Christina, another Amherst TA who’s majoring in psychology, says she also has enjoyed working with the inside students; she’s interested in doing work of that nature in the future, she said. In going to the jail, she added, she hopes she and the other college students “are able to show [inmates], in some way, how life might be like outside of prison.”

And Ellen Reich, an Amherst Regional High School English teacher who’s auditing the course, says it’s inspired her to bring Shakespeare into her classroom in a new, accessible way. “I am amazed at the honesty and openness with which all of the students are voicing their thoughts, asking questions, and making connections to the text from their own life experience,” she said in an email.

High hopes

Preparing inmates at the Hampshire jail for life back on the outside is a huge part of the facility’s mission, says Yvonne Gittelson, the jail’s education coordinator. On any given day, she notes, roughly half of the inmates who have received sentences are involved in a wide range of programs: high school equivalency classes, vocational training, anger and stress management and many others. The Amherst College classes, which are funded entirely by the college, are a welcome bonus, Gittelson said.

The inmates in the current class “are very committed to it, and we expect that commitment,” she said. “They know it’s a privilege,” she added, to earn college credit under these circumstances, given the cost to attend Amherst and the college’s status as an elite liberal arts school.
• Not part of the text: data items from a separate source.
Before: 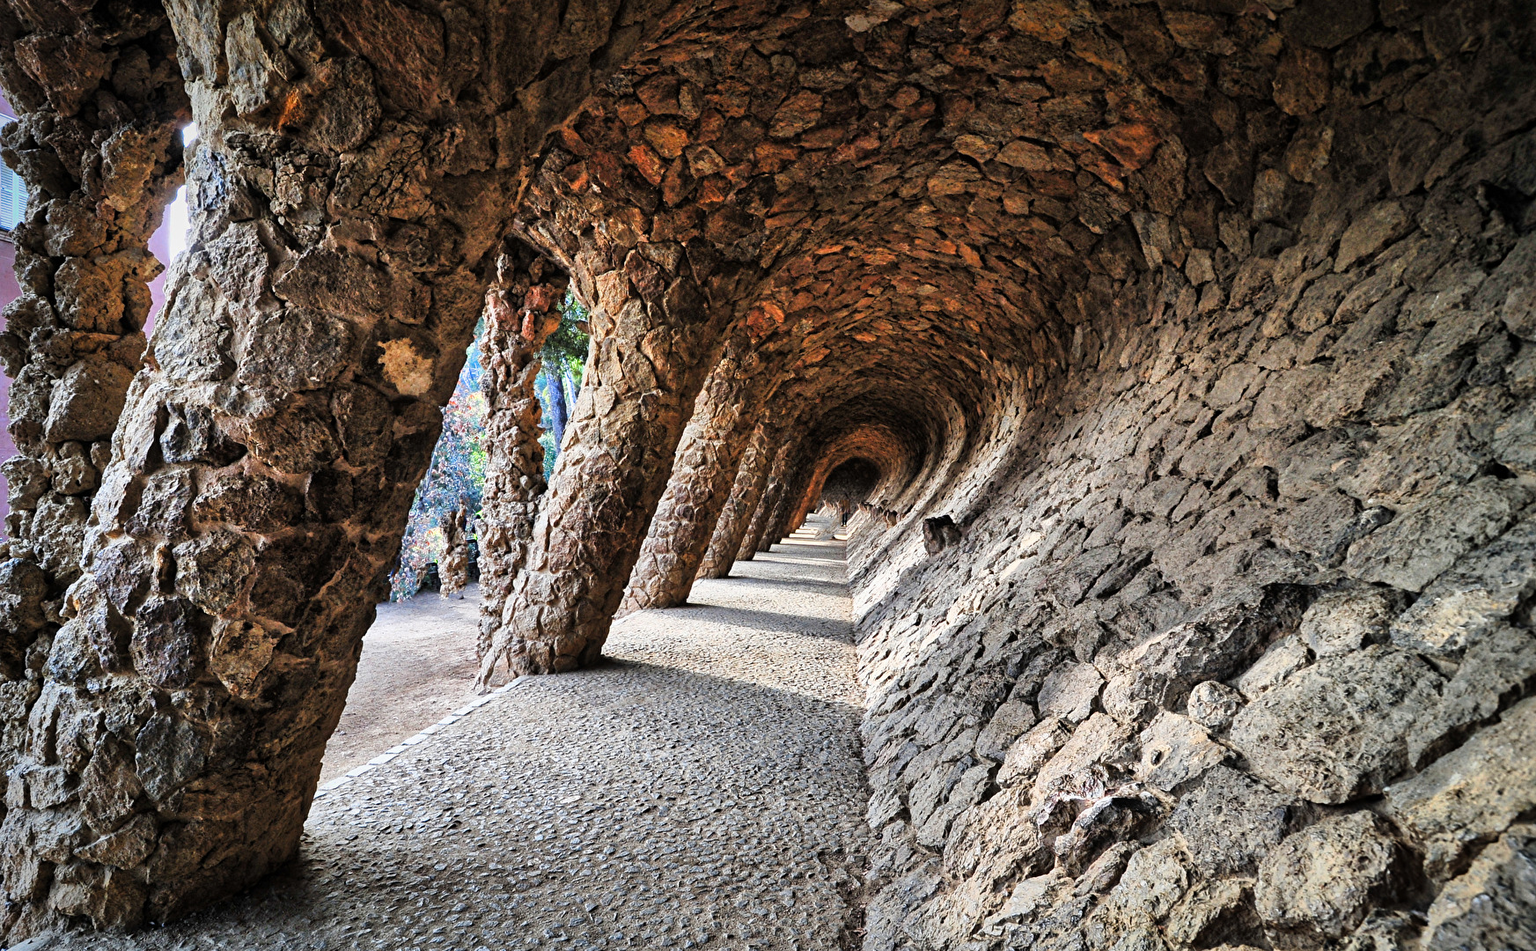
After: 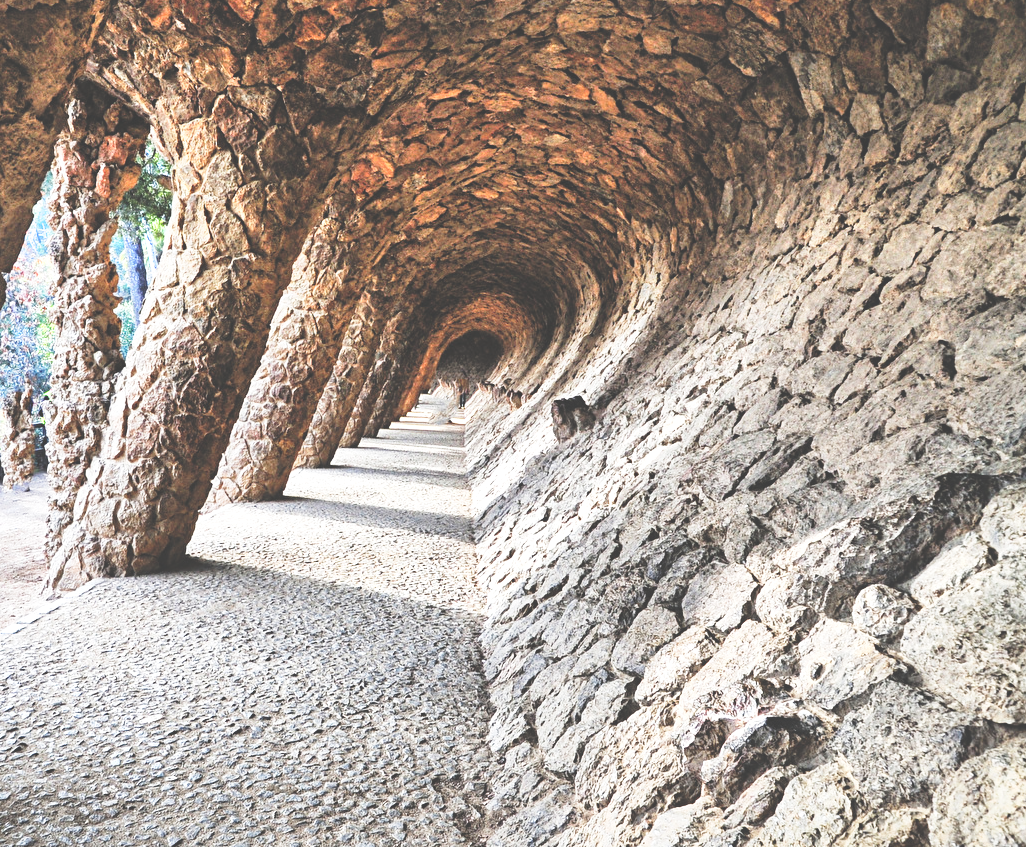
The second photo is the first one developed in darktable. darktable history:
crop and rotate: left 28.545%, top 17.53%, right 12.656%, bottom 3.985%
local contrast: mode bilateral grid, contrast 21, coarseness 51, detail 119%, midtone range 0.2
tone equalizer: edges refinement/feathering 500, mask exposure compensation -1.57 EV, preserve details no
exposure: black level correction -0.039, exposure 0.061 EV, compensate highlight preservation false
base curve: curves: ch0 [(0, 0) (0.028, 0.03) (0.121, 0.232) (0.46, 0.748) (0.859, 0.968) (1, 1)], preserve colors none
After receiving word from Stavans last year that he was interested in leading the Shakespeare class, Gittelson let inmates know of the class to gauge interest; 15 inmates said they’d like to take it, and from that number the nine current inside students in the class were selected, based on their sentences, their behavior records and their general progress toward post-jail life, said Gittelson.

“We think these classes are a wonderful opportunity, and we’re very grateful to the college,” she said. She noted that two University of Massachusetts Amherst professors led a course in the jail last fall on social justice journalism — the university’s first class in the jail — and said “I like nothing better than to see inmates improve their lives through education.”
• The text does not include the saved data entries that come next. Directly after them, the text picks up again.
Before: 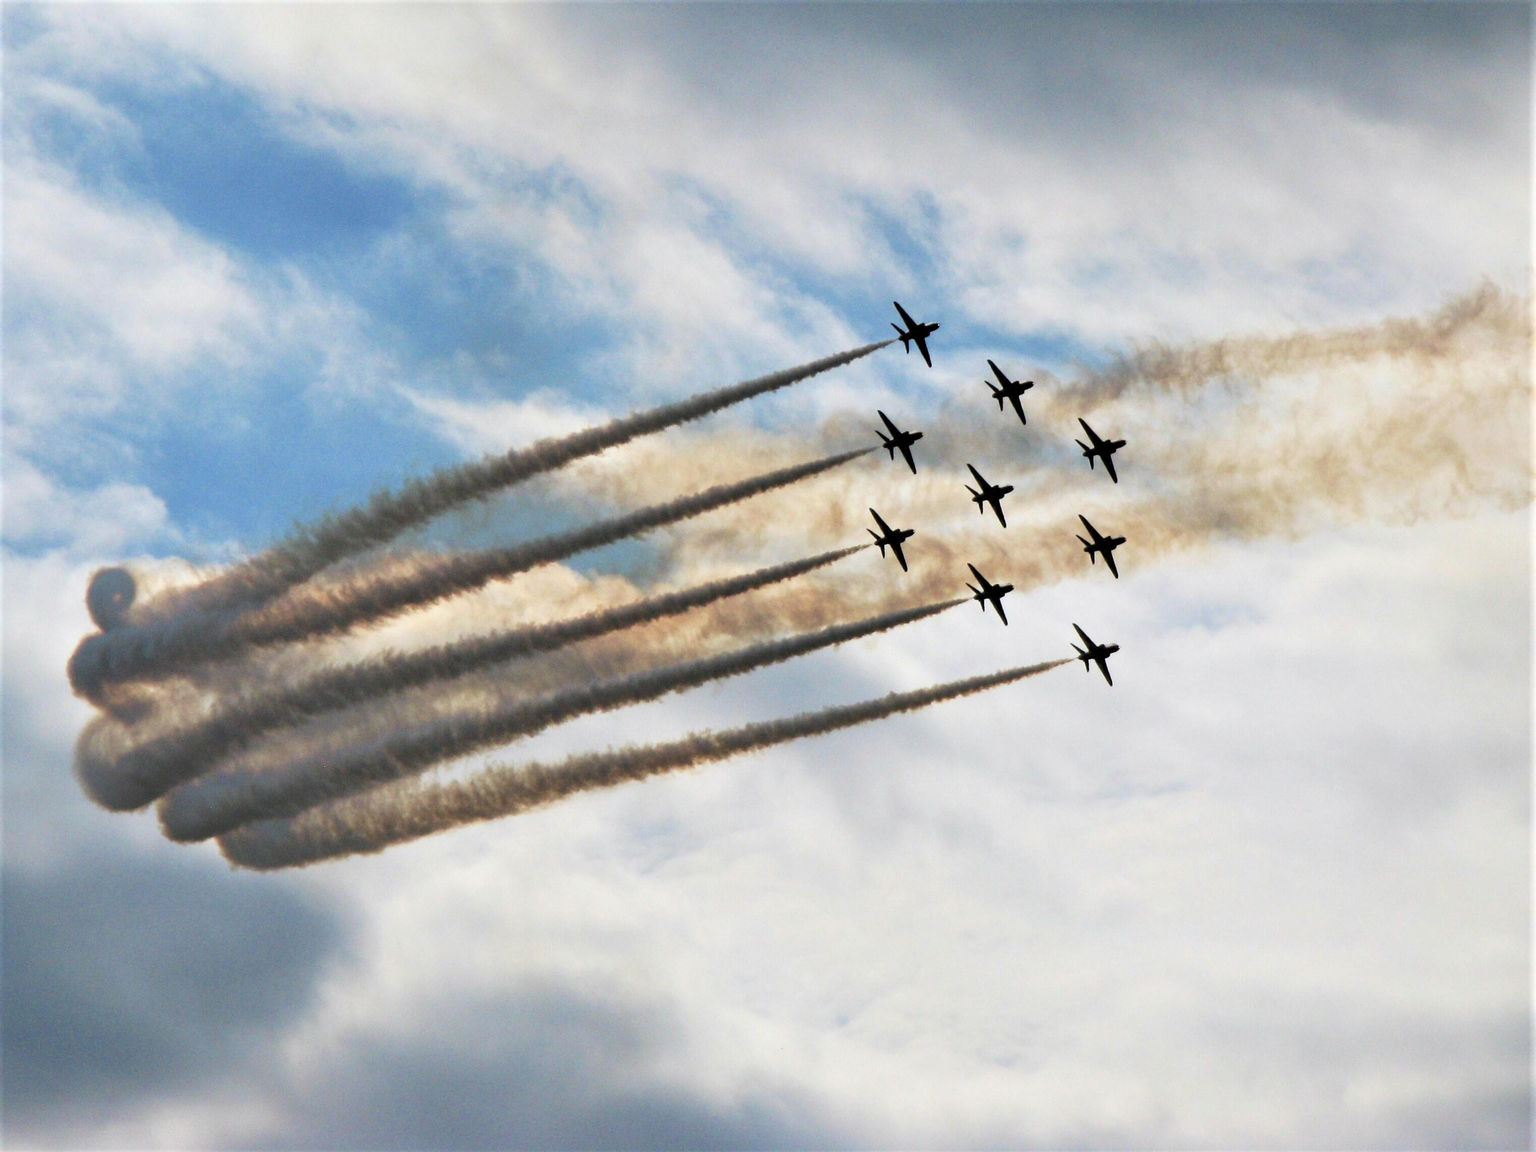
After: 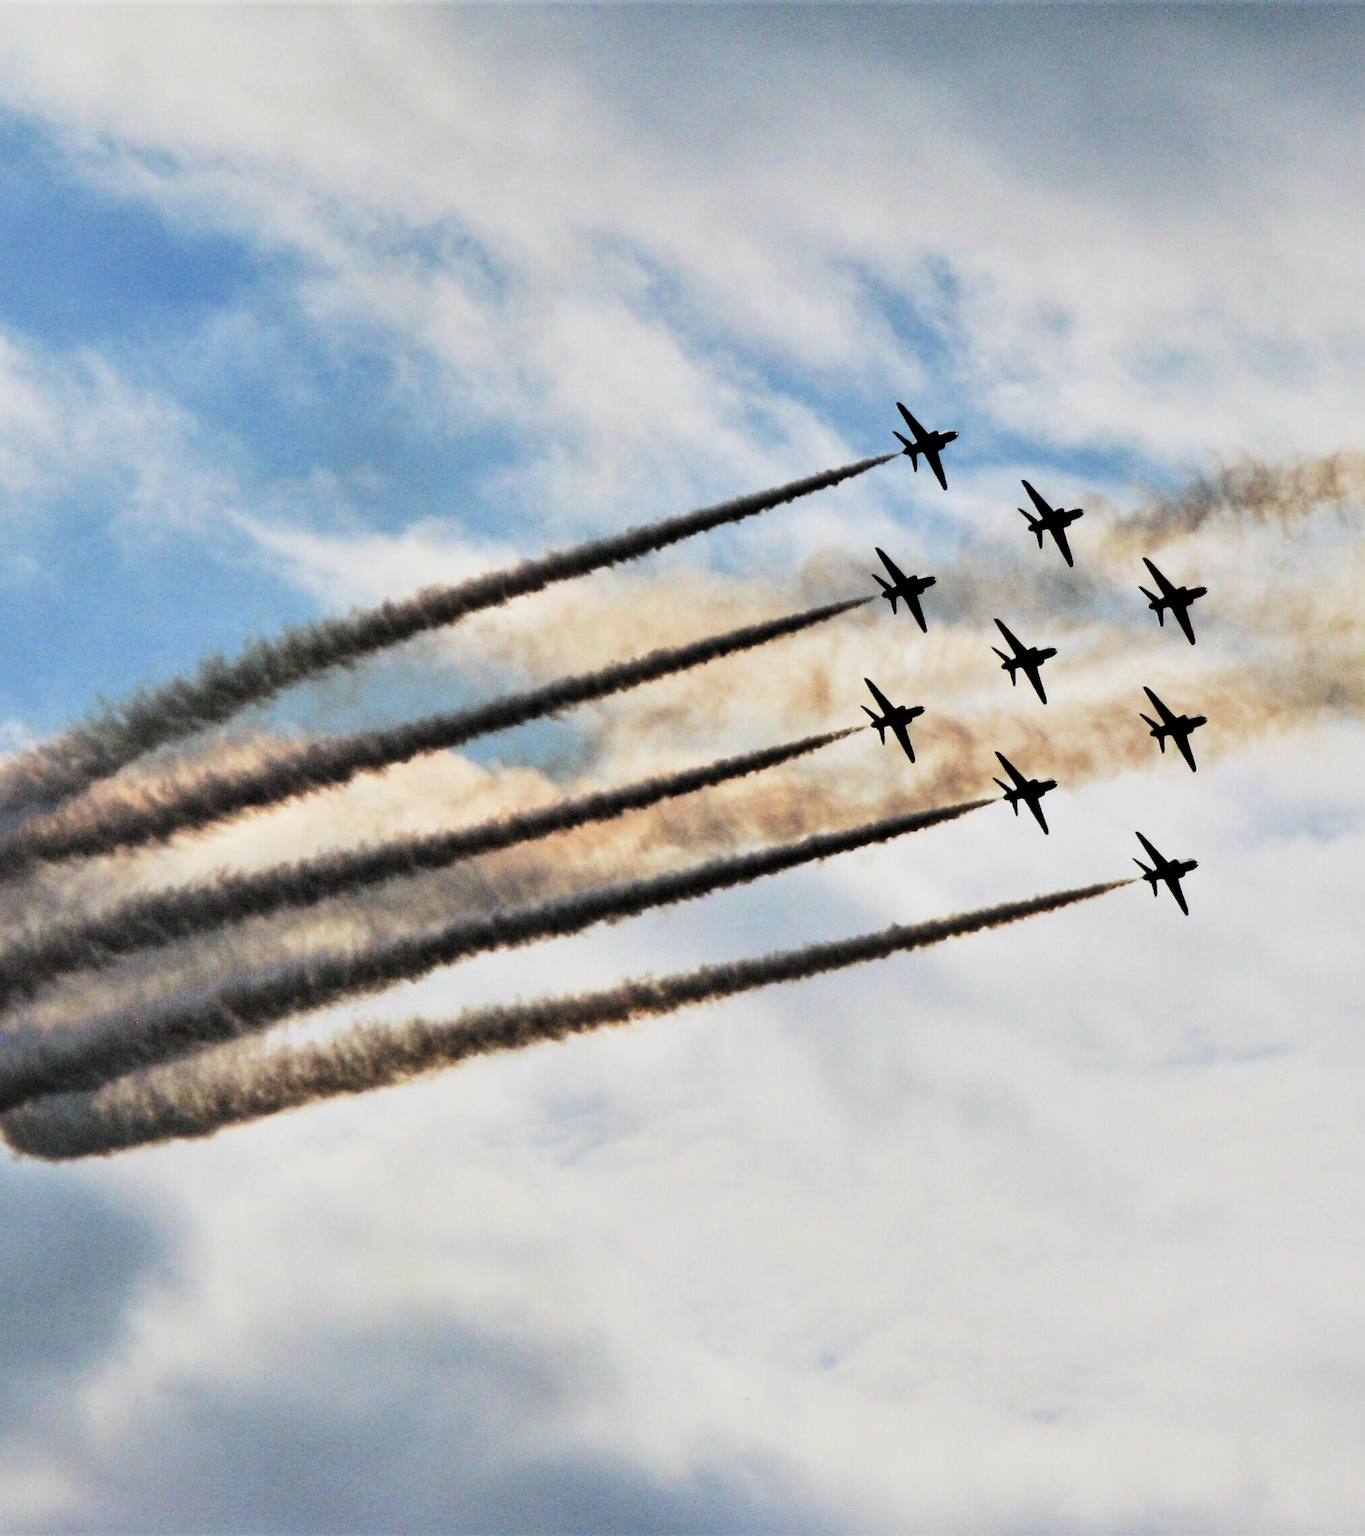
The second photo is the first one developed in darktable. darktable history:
rotate and perspective: automatic cropping original format, crop left 0, crop top 0
crop and rotate: left 14.436%, right 18.898%
filmic rgb: black relative exposure -5 EV, hardness 2.88, contrast 1.4
tone equalizer: -8 EV -0.417 EV, -7 EV -0.389 EV, -6 EV -0.333 EV, -5 EV -0.222 EV, -3 EV 0.222 EV, -2 EV 0.333 EV, -1 EV 0.389 EV, +0 EV 0.417 EV, edges refinement/feathering 500, mask exposure compensation -1.57 EV, preserve details no
shadows and highlights: shadows 32.83, highlights -47.7, soften with gaussian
Stavans, a prolific author who also heads a publishing company, Restless Books, in Brooklyn, New York, said he has been keeping a diary during the classes he’s taught at the Hampshire jail with the idea of eventually turning it into a book. He believes the experience of leading a class for students of very different backgrounds — and how it has freshened his own approach to teaching — is a strong subject.

Teaching here “is a challenge,” he says. “You have one group of students who in some cases may not have finished high school, whose teachers in the past never told them they could succeed. Then you have these very bright Amherst and Five College students. How do you bring them together in a way that works for everyone?”

His initial interest in teaching in the jail was first sparked by hearing an episode on “This American Life,” the National Public Radio program, about inmates in a high-security prison in Missouri who staged a production of the final act of “Hamlet.” Later, he learned of the Inside Out program and talked to some of his Amherst colleagues who had taught in the Hampshire jail and suggested he take part in it. In 2015, he taught his first course there, on Latino literature, and in 2016 his first Shakespeare class.

Why Shakespeare, though? Why not some other writer — maybe Ernest Hemingway — who’s more accessible?

“Good question,” Stavans says with a laugh. But he has a ready answer. Not only is Shakespeare considered the pinnacle of English literature, but his writing “is all about life. He has a lot to teach us about living. We can all learn from him.”